- [Material supplied]
——

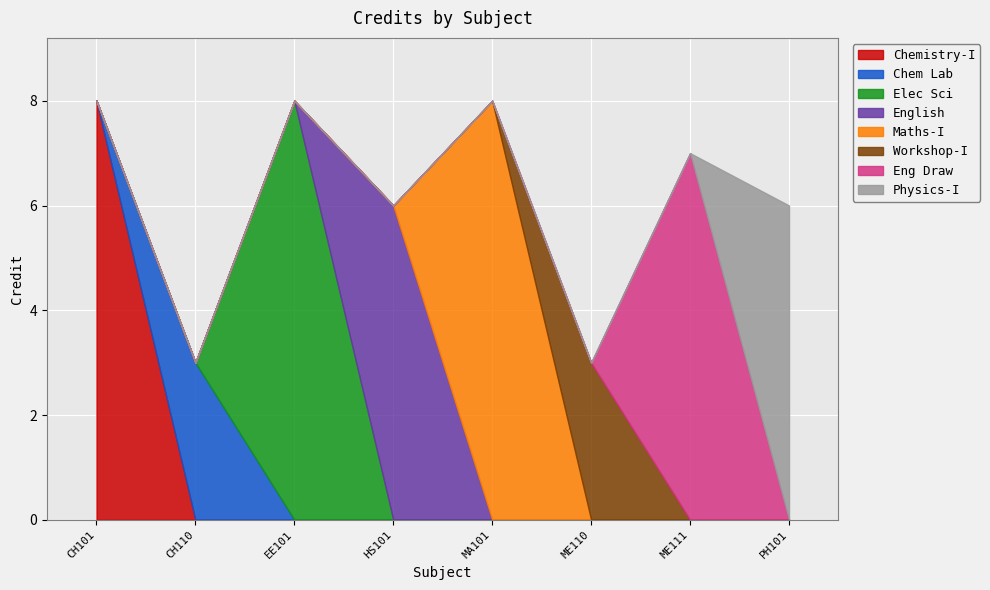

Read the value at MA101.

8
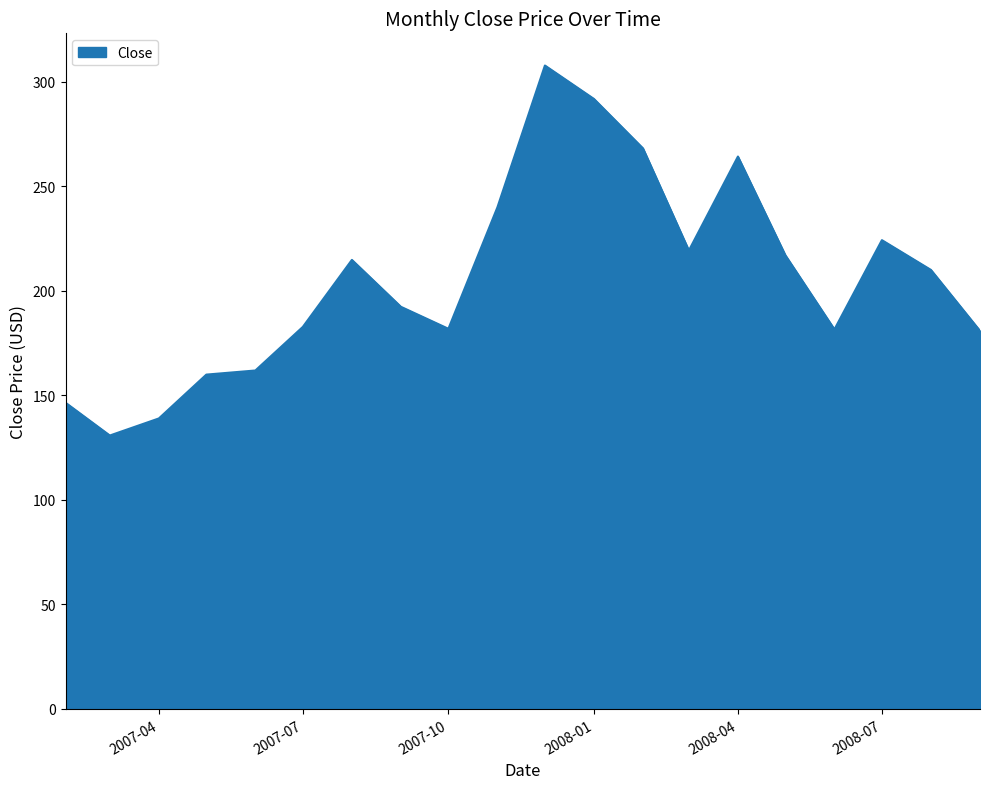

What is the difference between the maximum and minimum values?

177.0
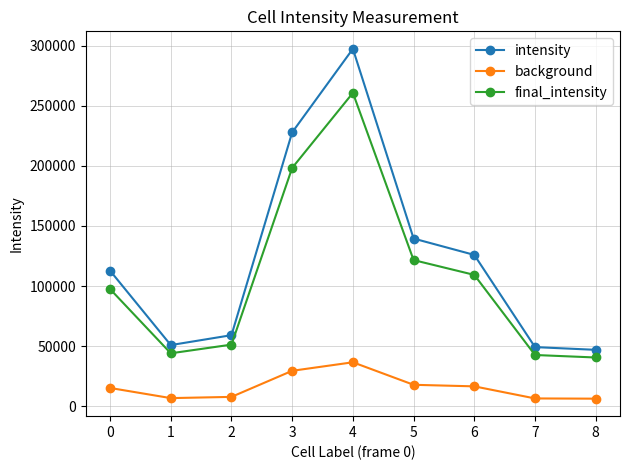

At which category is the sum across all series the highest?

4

——

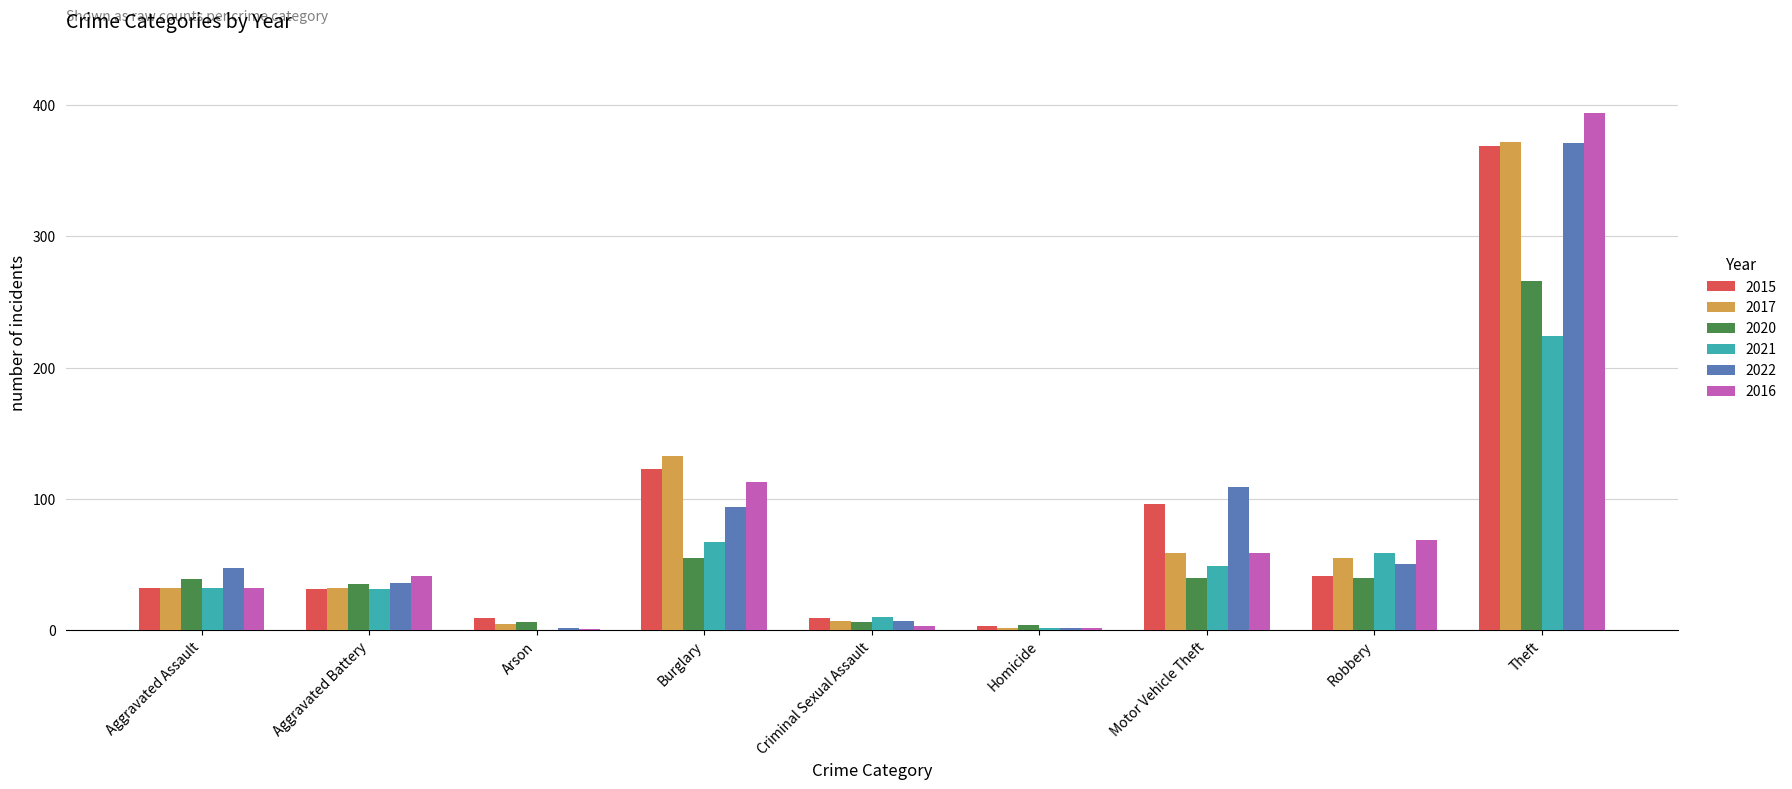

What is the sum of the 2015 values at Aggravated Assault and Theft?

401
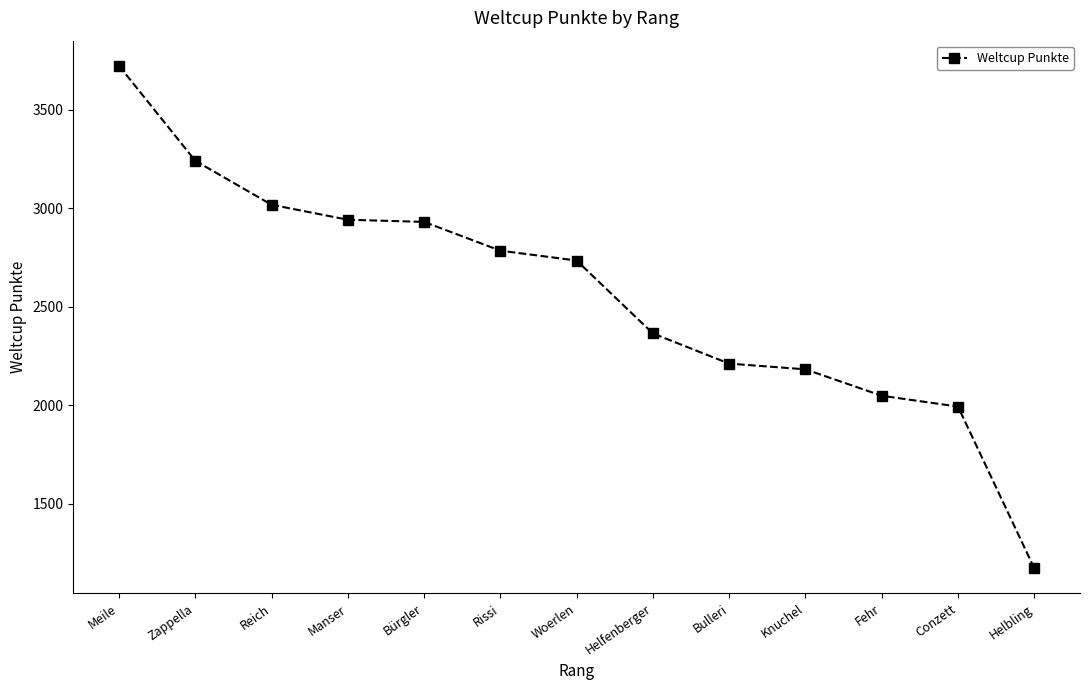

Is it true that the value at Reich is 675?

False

——

- [Task goal] Repeat the listing above exactly, from the line containing "Read the value at MA101." down to the line containing "At which category", including both of those lines. Leave out the pictures.

- [Answer to this problem]
Read the value at MA101.

8

What is the difference between the maximum and minimum values?

177.0

At which category is the sum across all series the highest?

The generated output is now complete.